Mit 15 Jahren dem IS angeschlossen
Zuerst muss im Saal 16 die erst 16-Jährige Platz nehmen. „Die Tätigkeit der Angeklagten war vordergründig, Propaganda zu verbreiten“, leitet der Staatsanwalt ein. Und das nicht nur auf TikTok, Instagram und Co.: Am 11. Juli 2023 spazierte sie zusammen mit einer Freundin vollverschleiert über den Praterstern – mit einer Stofftasche über der Schulter, geziert mit einem IS-Symbol. Sie wurden von der Polizei angehalten, angezeigt und es wurden die Ermittlungen aufgenommen.
„Es hat sich aber herausgestellt, dass es da nicht aufgehört hat“, offenbarte der Staatsanwalt den Schöffen. Denn obwohl sie bereits Ende 2023 als Beschuldigte bei der Polizei ausgesagt hatte und an einem Deradikalisierungsprogramm teilnehmen musste, führte sie noch bis August 2024 zwei Telegram-Accounts und verschickte dort Propaganda ...
Minderintelligenz festgestellt
Keine Entschuldigung, aber eine Erklärung versucht ihre Verteidigerin zu liefern: „Sie hat mit 12 Jahren ein traumatisches Erlebnis gehabt. Sie hat sich dem Islam zugewannt, wo man sich verhüllen kann.“ Außerdem habe ihre Mandantin einen IQ von 65. „Das heißt, sie ist sehr leicht zu beeinflussen. Dass sie die ganze Tragweite ihres Tuns versteht, ich glaube, das überschreitet ihre geistige Kapazität.“
Ich dachte, das ist der wahre Islam. Ich wollte der Welt zeigen, dass das so richtig ist.
16-jährige Wienerin über ihre radikale Einstellung
Auf Nachfrage des vorsitzenden Richter, gibt die damals erst 15-Jährige Einblicke in ihre Radikalisierung: Sie stamme aus einer christlichen oberösterreichischen Familie, lebe aber in Wien. Irgendwann habe sie schließlich angefangen, sich mit Religion auseinanderzusetzen: „Ich hab‘ mir gedacht, dass es keinen Sinn macht, dass ich Christin bin. Ich glaube nicht ans Christentum und ich verstehe es auch nicht. Der Islam ist klar. Wenn ich den Koran lese, verstehe ich, was gemeint ist.“ In einer Moschee traf sie schließlich radikale Islamisten, wollte so sein, wie sie.
Terrorangeklagter (19) wird von Weinkrämpfen gebeutelt
In der Szene habe sie schließlich auch ihren „Mann“ kennengelernt, wie sie ihn bezeichnet. Er muss sich eine viertel Stunde später im Saal 21 seiner Terror-Anklage stellen. Der 19-Jährige wird jedoch aus der U-Haft vorgeführt – laut Staatsanwaltschaft hegte er im Oktober 2023 den Plan, nach Syrien auszureisen und sich dem IS anzuschließen. Zuvor habe er ebenfalls Propaganda verbreitet und Flaggen im Internet bestellt.
Im Gegensatz zu der 16-Jährigen bekennt sich der junge Wiener jedoch nicht schuldig. Während seiner Aussage bricht er immer wieder lautstark in Tränen aus. „Ich hab‘ das nur für sie gemacht. Ich wusste, dass sie die Postings sieht. Ich wollte sie beeindrucken. Ich kannte mich wirklich nicht aus. Ich hab‘ auch die Flaggen für sie bestellt“, schluchzt er im Wiener Landl.
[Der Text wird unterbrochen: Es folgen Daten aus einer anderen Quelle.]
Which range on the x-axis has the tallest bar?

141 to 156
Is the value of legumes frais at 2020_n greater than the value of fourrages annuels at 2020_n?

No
Und auch der Verteidiger des 19-Jährigen betont, dass es das Mädchen war, das seinen Mandanten in die radikale Richtung lenkte. Es handle sich „eigentlich um eine Liebesgeschichte, die nicht gut ausgegangen ist“, behauptete der Anwalt.
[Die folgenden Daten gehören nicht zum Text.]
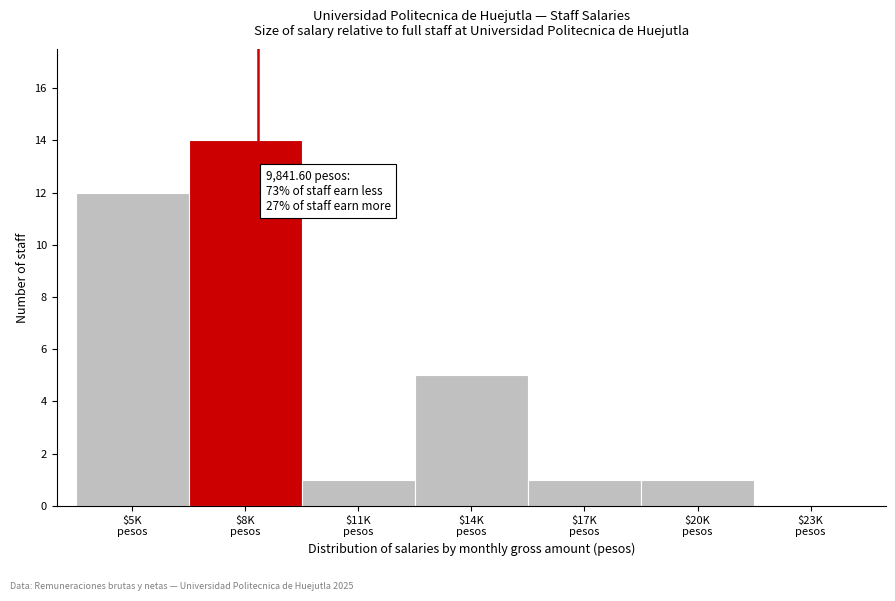

What is the greatest value displayed?

14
Von der Anklagebank in den Zeugenstand
Die 16-Jährige fasst nach kurzer Beratung der Schöffen nicht rechtskräftig 15 Monate bedingte Haft aus. Für sie ist ihr Auftritt vor Gericht aber noch nicht zu Ende. Nach dem Urteil muss sie einen Stock höher im Saal 21 als Zeugin aussagen, entlastet ihren 19-jährigen „Mann“. Beiträge in den sozialen Medien, die ihm angelastet werden, habe eigentlich sie verfasst. Für einen weiteren Zeugen wird der Prozess aber vertagt. Aus der Untersuchungshaft wird der junge Wiener aber entlassen.